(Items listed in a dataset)
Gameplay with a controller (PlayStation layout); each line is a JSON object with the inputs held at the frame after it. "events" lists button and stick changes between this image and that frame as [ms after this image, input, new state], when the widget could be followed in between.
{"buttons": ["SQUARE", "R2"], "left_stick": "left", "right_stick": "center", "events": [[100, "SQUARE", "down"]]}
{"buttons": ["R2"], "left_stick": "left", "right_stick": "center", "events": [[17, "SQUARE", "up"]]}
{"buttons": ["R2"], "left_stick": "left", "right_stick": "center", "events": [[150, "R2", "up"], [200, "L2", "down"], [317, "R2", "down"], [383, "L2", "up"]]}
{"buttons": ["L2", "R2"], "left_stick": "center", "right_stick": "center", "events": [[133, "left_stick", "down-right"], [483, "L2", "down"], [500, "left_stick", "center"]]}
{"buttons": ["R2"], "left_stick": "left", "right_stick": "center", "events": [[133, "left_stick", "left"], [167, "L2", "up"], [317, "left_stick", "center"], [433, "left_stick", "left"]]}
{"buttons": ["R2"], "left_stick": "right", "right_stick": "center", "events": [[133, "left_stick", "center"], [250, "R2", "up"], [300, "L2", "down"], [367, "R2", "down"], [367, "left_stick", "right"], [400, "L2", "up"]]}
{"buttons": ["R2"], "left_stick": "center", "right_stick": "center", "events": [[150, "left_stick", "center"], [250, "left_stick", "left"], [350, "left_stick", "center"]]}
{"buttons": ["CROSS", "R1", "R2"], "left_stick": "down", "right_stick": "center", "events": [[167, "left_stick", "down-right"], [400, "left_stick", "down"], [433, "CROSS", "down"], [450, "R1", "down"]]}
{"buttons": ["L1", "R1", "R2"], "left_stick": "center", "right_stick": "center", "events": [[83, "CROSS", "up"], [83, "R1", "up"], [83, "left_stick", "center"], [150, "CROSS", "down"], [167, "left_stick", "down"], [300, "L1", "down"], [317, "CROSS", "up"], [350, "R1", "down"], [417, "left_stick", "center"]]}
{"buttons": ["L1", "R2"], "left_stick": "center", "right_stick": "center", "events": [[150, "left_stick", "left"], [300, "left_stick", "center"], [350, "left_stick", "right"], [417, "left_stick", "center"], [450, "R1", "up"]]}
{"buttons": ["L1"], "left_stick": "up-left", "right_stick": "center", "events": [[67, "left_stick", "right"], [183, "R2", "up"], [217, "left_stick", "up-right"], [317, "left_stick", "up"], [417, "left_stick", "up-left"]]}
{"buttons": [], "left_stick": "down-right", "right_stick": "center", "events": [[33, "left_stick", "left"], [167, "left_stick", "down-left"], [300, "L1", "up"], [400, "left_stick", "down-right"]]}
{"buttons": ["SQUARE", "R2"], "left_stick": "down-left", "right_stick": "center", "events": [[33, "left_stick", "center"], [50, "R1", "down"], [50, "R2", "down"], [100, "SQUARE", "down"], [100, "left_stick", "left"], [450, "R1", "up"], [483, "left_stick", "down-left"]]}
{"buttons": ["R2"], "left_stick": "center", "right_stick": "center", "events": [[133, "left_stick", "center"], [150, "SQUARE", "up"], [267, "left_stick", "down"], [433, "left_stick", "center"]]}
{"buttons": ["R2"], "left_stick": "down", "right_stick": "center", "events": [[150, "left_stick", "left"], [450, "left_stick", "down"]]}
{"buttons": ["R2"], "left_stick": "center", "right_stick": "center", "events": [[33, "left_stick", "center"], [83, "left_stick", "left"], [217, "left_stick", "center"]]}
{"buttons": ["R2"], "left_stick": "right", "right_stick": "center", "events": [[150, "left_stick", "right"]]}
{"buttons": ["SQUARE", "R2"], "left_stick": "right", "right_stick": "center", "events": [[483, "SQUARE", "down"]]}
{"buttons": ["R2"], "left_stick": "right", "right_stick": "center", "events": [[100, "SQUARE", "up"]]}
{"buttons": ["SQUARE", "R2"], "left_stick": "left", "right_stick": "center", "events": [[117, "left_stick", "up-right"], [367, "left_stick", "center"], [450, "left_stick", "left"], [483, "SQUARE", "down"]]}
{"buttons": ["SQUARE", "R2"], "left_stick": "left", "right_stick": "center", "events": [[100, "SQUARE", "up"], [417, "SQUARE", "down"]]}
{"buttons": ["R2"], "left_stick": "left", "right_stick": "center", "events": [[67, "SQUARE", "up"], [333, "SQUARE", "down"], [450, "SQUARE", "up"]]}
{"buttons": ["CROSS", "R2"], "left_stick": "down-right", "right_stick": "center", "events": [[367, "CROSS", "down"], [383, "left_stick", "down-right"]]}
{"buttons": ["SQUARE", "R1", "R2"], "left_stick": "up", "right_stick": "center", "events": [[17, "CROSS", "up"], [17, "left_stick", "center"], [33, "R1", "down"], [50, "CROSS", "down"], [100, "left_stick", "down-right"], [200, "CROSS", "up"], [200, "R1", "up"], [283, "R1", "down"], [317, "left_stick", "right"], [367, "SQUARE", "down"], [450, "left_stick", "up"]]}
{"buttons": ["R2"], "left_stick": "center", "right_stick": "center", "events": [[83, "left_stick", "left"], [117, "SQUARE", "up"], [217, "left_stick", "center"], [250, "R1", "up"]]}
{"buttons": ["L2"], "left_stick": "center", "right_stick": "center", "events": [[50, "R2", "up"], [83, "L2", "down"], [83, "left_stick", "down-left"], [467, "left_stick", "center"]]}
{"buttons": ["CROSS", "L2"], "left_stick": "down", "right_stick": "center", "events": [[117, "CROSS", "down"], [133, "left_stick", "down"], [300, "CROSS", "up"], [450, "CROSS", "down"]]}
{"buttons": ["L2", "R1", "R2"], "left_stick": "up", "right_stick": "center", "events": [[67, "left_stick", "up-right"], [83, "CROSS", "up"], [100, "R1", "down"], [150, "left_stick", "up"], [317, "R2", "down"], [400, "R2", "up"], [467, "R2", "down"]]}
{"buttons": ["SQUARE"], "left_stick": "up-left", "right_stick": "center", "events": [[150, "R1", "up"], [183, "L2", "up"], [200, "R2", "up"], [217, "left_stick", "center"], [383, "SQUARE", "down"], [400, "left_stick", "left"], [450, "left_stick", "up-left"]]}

* **YOUR OBJECTIVE**: All of the data above is to be transcribed without alteration.

* **TASK ANSWER**:
Gameplay with a controller (PlayStation layout); each line is a JSON object with the inputs held at the frame after it. "events" lists button and stick changes between this image and that frame as [ms after this image, input, new state], when the widget could be followed in between.
{"buttons": ["SQUARE", "R2"], "left_stick": "left", "right_stick": "center", "events": [[100, "SQUARE", "down"]]}
{"buttons": ["R2"], "left_stick": "left", "right_stick": "center", "events": [[17, "SQUARE", "up"]]}
{"buttons": ["R2"], "left_stick": "left", "right_stick": "center", "events": [[150, "R2", "up"], [200, "L2", "down"], [317, "R2", "down"], [383, "L2", "up"]]}
{"buttons": ["L2", "R2"], "left_stick": "center", "right_stick": "center", "events": [[133, "left_stick", "down-right"], [483, "L2", "down"], [500, "left_stick", "center"]]}
{"buttons": ["R2"], "left_stick": "left", "right_stick": "center", "events": [[133, "left_stick", "left"], [167, "L2", "up"], [317, "left_stick", "center"], [433, "left_stick", "left"]]}
{"buttons": ["R2"], "left_stick": "right", "right_stick": "center", "events": [[133, "left_stick", "center"], [250, "R2", "up"], [300, "L2", "down"], [367, "R2", "down"], [367, "left_stick", "right"], [400, "L2", "up"]]}
{"buttons": ["R2"], "left_stick": "center", "right_stick": "center", "events": [[150, "left_stick", "center"], [250, "left_stick", "left"], [350, "left_stick", "center"]]}
{"buttons": ["CROSS", "R1", "R2"], "left_stick": "down", "right_stick": "center", "events": [[167, "left_stick", "down-right"], [400, "left_stick", "down"], [433, "CROSS", "down"], [450, "R1", "down"]]}
{"buttons": ["L1", "R1", "R2"], "left_stick": "center", "right_stick": "center", "events": [[83, "CROSS", "up"], [83, "R1", "up"], [83, "left_stick", "center"], [150, "CROSS", "down"], [167, "left_stick", "down"], [300, "L1", "down"], [317, "CROSS", "up"], [350, "R1", "down"], [417, "left_stick", "center"]]}
{"buttons": ["L1", "R2"], "left_stick": "center", "right_stick": "center", "events": [[150, "left_stick", "left"], [300, "left_stick", "center"], [350, "left_stick", "right"], [417, "left_stick", "center"], [450, "R1", "up"]]}
{"buttons": ["L1"], "left_stick": "up-left", "right_stick": "center", "events": [[67, "left_stick", "right"], [183, "R2", "up"], [217, "left_stick", "up-right"], [317, "left_stick", "up"], [417, "left_stick", "up-left"]]}
{"buttons": [], "left_stick": "down-right", "right_stick": "center", "events": [[33, "left_stick", "left"], [167, "left_stick", "down-left"], [300, "L1", "up"], [400, "left_stick", "down-right"]]}
{"buttons": ["SQUARE", "R2"], "left_stick": "down-left", "right_stick": "center", "events": [[33, "left_stick", "center"], [50, "R1", "down"], [50, "R2", "down"], [100, "SQUARE", "down"], [100, "left_stick", "left"], [450, "R1", "up"], [483, "left_stick", "down-left"]]}
{"buttons": ["R2"], "left_stick": "center", "right_stick": "center", "events": [[133, "left_stick", "center"], [150, "SQUARE", "up"], [267, "left_stick", "down"], [433, "left_stick", "center"]]}
{"buttons": ["R2"], "left_stick": "down", "right_stick": "center", "events": [[150, "left_stick", "left"], [450, "left_stick", "down"]]}
{"buttons": ["R2"], "left_stick": "center", "right_stick": "center", "events": [[33, "left_stick", "center"], [83, "left_stick", "left"], [217, "left_stick", "center"]]}
{"buttons": ["R2"], "left_stick": "right", "right_stick": "center", "events": [[150, "left_stick", "right"]]}
{"buttons": ["SQUARE", "R2"], "left_stick": "right", "right_stick": "center", "events": [[483, "SQUARE", "down"]]}
{"buttons": ["R2"], "left_stick": "right", "right_stick": "center", "events": [[100, "SQUARE", "up"]]}
{"buttons": ["SQUARE", "R2"], "left_stick": "left", "right_stick": "center", "events": [[117, "left_stick", "up-right"], [367, "left_stick", "center"], [450, "left_stick", "left"], [483, "SQUARE", "down"]]}
{"buttons": ["SQUARE", "R2"], "left_stick": "left", "right_stick": "center", "events": [[100, "SQUARE", "up"], [417, "SQUARE", "down"]]}
{"buttons": ["R2"], "left_stick": "left", "right_stick": "center", "events": [[67, "SQUARE", "up"], [333, "SQUARE", "down"], [450, "SQUARE", "up"]]}
{"buttons": ["CROSS", "R2"], "left_stick": "down-right", "right_stick": "center", "events": [[367, "CROSS", "down"], [383, "left_stick", "down-right"]]}
{"buttons": ["SQUARE", "R1", "R2"], "left_stick": "up", "right_stick": "center", "events": [[17, "CROSS", "up"], [17, "left_stick", "center"], [33, "R1", "down"], [50, "CROSS", "down"], [100, "left_stick", "down-right"], [200, "CROSS", "up"], [200, "R1", "up"], [283, "R1", "down"], [317, "left_stick", "right"], [367, "SQUARE", "down"], [450, "left_stick", "up"]]}
{"buttons": ["R2"], "left_stick": "center", "right_stick": "center", "events": [[83, "left_stick", "left"], [117, "SQUARE", "up"], [217, "left_stick", "center"], [250, "R1", "up"]]}
{"buttons": ["L2"], "left_stick": "center", "right_stick": "center", "events": [[50, "R2", "up"], [83, "L2", "down"], [83, "left_stick", "down-left"], [467, "left_stick", "center"]]}
{"buttons": ["CROSS", "L2"], "left_stick": "down", "right_stick": "center", "events": [[117, "CROSS", "down"], [133, "left_stick", "down"], [300, "CROSS", "up"], [450, "CROSS", "down"]]}
{"buttons": ["L2", "R1", "R2"], "left_stick": "up", "right_stick": "center", "events": [[67, "left_stick", "up-right"], [83, "CROSS", "up"], [100, "R1", "down"], [150, "left_stick", "up"], [317, "R2", "down"], [400, "R2", "up"], [467, "R2", "down"]]}
{"buttons": ["SQUARE"], "left_stick": "up-left", "right_stick": "center", "events": [[150, "R1", "up"], [183, "L2", "up"], [200, "R2", "up"], [217, "left_stick", "center"], [383, "SQUARE", "down"], [400, "left_stick", "left"], [450, "left_stick", "up-left"]]}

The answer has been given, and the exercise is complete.